Now for a few questions to ask the schools:

- What are the specifics of the curriculum? Exactly what do they teach, and how long do they spend on each part? How much is lecture, and how much practical hands-on?

- Find out more about the faculty. You say the chefs at NLS are "well known and highly respected in the community" -- what is the range of establishments they are connected with? Is it a mix of restaurants and institutions? Have they worked in other cities, so they have contacts beyond Austin? Likewise, what connections do the LCB chefs have?

- And what about the students, current and former? Are they serious about learning and about the profession? What happens when they ask questions in class? DO they even ask questions? Where are former students working? What percentage is still in the industry? What sort of work are they doing?
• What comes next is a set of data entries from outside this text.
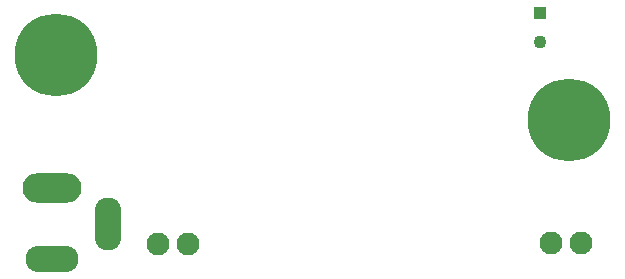
<source format=gbr>
%TF.GenerationSoftware,KiCad,Pcbnew,7.0.5-0*%
%TF.CreationDate,2023-07-08T10:54:15-04:00*%
%TF.ProjectId,PierogiNixiePSU,50696572-6f67-4694-9e69-786965505355,rev?*%
%TF.SameCoordinates,Original*%
%TF.FileFunction,Soldermask,Bot*%
%TF.FilePolarity,Negative*%
%FSLAX46Y46*%
G04 Gerber Fmt 4.6, Leading zero omitted, Abs format (unit mm)*
G04 Created by KiCad (PCBNEW 7.0.5-0) date 2023-07-08 10:54:15*
%MOMM*%
%LPD*%
G01*
G04 APERTURE LIST*
%ADD10C,1.950000*%
%ADD11C,0.800000*%
%ADD12C,7.000000*%
%ADD13R,1.100000X1.100000*%
%ADD14C,1.100000*%
%ADD15O,5.000000X2.500000*%
%ADD16O,4.500000X2.250000*%
%ADD17O,2.250000X4.500000*%
G04 APERTURE END LIST*
D10*
%TO.C,J1*%
X130430000Y-117000000D03*
X132970000Y-117000000D03*
%TD*%
D11*
%TO.C,H1*%
X162600000Y-106500000D03*
X163368845Y-104643845D03*
X163368845Y-108356155D03*
X165225000Y-103875000D03*
D12*
X165225000Y-106500000D03*
D11*
X165225000Y-109125000D03*
X167081155Y-104643845D03*
X167081155Y-108356155D03*
X167850000Y-106500000D03*
%TD*%
D13*
%TO.C,C4*%
X162800000Y-97450000D03*
D14*
X162800000Y-99950000D03*
%TD*%
D10*
%TO.C,J2*%
X163730000Y-116900000D03*
X166270000Y-116900000D03*
%TD*%
D15*
%TO.C,J3*%
X121500000Y-112300000D03*
D16*
X121500000Y-118300000D03*
D17*
X126200000Y-115300000D03*
%TD*%
D11*
%TO.C,H2*%
X119218845Y-101043845D03*
X119987690Y-99187690D03*
X119987690Y-102900000D03*
X121843845Y-98418845D03*
D12*
X121843845Y-101043845D03*
D11*
X121843845Y-103668845D03*
X123700000Y-99187690D03*
X123700000Y-102900000D03*
X124468845Y-101043845D03*
%TD*%
M02*

</source>
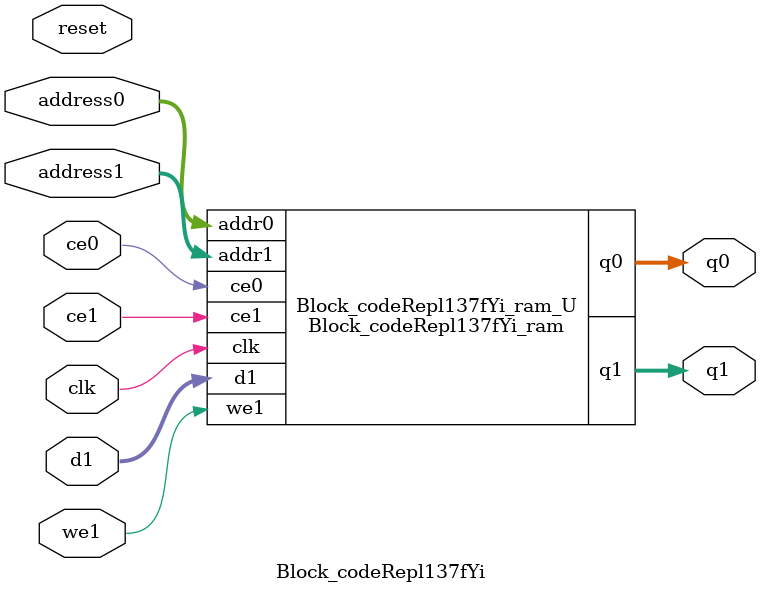
<source format=v>
`timescale 1 ns / 1 ps
module Block_codeRepl137fYi_ram (addr0, ce0, q0, addr1, ce1, d1, we1, q1,  clk);

parameter DWIDTH = 32;
parameter AWIDTH = 4;
parameter MEM_SIZE = 9;

input[AWIDTH-1:0] addr0;
input ce0;
output reg[DWIDTH-1:0] q0;
input[AWIDTH-1:0] addr1;
input ce1;
input[DWIDTH-1:0] d1;
input we1;
output reg[DWIDTH-1:0] q1;
input clk;

(* ram_style = "distributed" *)reg [DWIDTH-1:0] ram[0:MEM_SIZE-1];




always @(posedge clk)  
begin 
    if (ce0) begin
        q0 <= ram[addr0];
    end
end


always @(posedge clk)  
begin 
    if (ce1) begin
        if (we1) 
            ram[addr1] <= d1; 
        q1 <= ram[addr1];
    end
end


endmodule

`timescale 1 ns / 1 ps
module Block_codeRepl137fYi(
    reset,
    clk,
    address0,
    ce0,
    q0,
    address1,
    ce1,
    we1,
    d1,
    q1);

parameter DataWidth = 32'd32;
parameter AddressRange = 32'd9;
parameter AddressWidth = 32'd4;
input reset;
input clk;
input[AddressWidth - 1:0] address0;
input ce0;
output[DataWidth - 1:0] q0;
input[AddressWidth - 1:0] address1;
input ce1;
input we1;
input[DataWidth - 1:0] d1;
output[DataWidth - 1:0] q1;



Block_codeRepl137fYi_ram Block_codeRepl137fYi_ram_U(
    .clk( clk ),
    .addr0( address0 ),
    .ce0( ce0 ),
    .q0( q0 ),
    .addr1( address1 ),
    .ce1( ce1 ),
    .we1( we1 ),
    .d1( d1 ),
    .q1( q1 ));

endmodule


</source>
This is one time in your life when you have a lot of control: think about what YOU want, and find out how each school will help you get it. Keep asking your questions. Read through the threads here.  And keep in touch!


----------



## jgirlj (Sep 27, 2003)

Le Cordon Bleu is a great program. I am about one month away from completing the program, and on my way to Maui!!! I'm at Pennsylvania Culinary, so i'm not sure what the comparison is of the student/teacher ratio, but here it's one chef per 18 students. I have learned so much, have formed good relationships with instructors, and am more inspired now than i was then. Good luck with your decision. I suggest maybe stepping in on a kitchens class at each school to see what kind of vibe you get. Usually admissions will let you do whatever you want when they want your dinero.


----------



## jayme (Sep 5, 2006)

Aaron-
I would suggest you ask both schools if you could take a tour and meet one or two of the chefs. I am in a very small program at a private culinary school and I really like the personalized attention. It is not as formal or structured as I would imagine a college-based school would be, but it really depends on your personal preference in learning environment. As long as the school is accredited, I think it is your comfort zone. Go where you feel you can learn best! Bon Appetite!


----------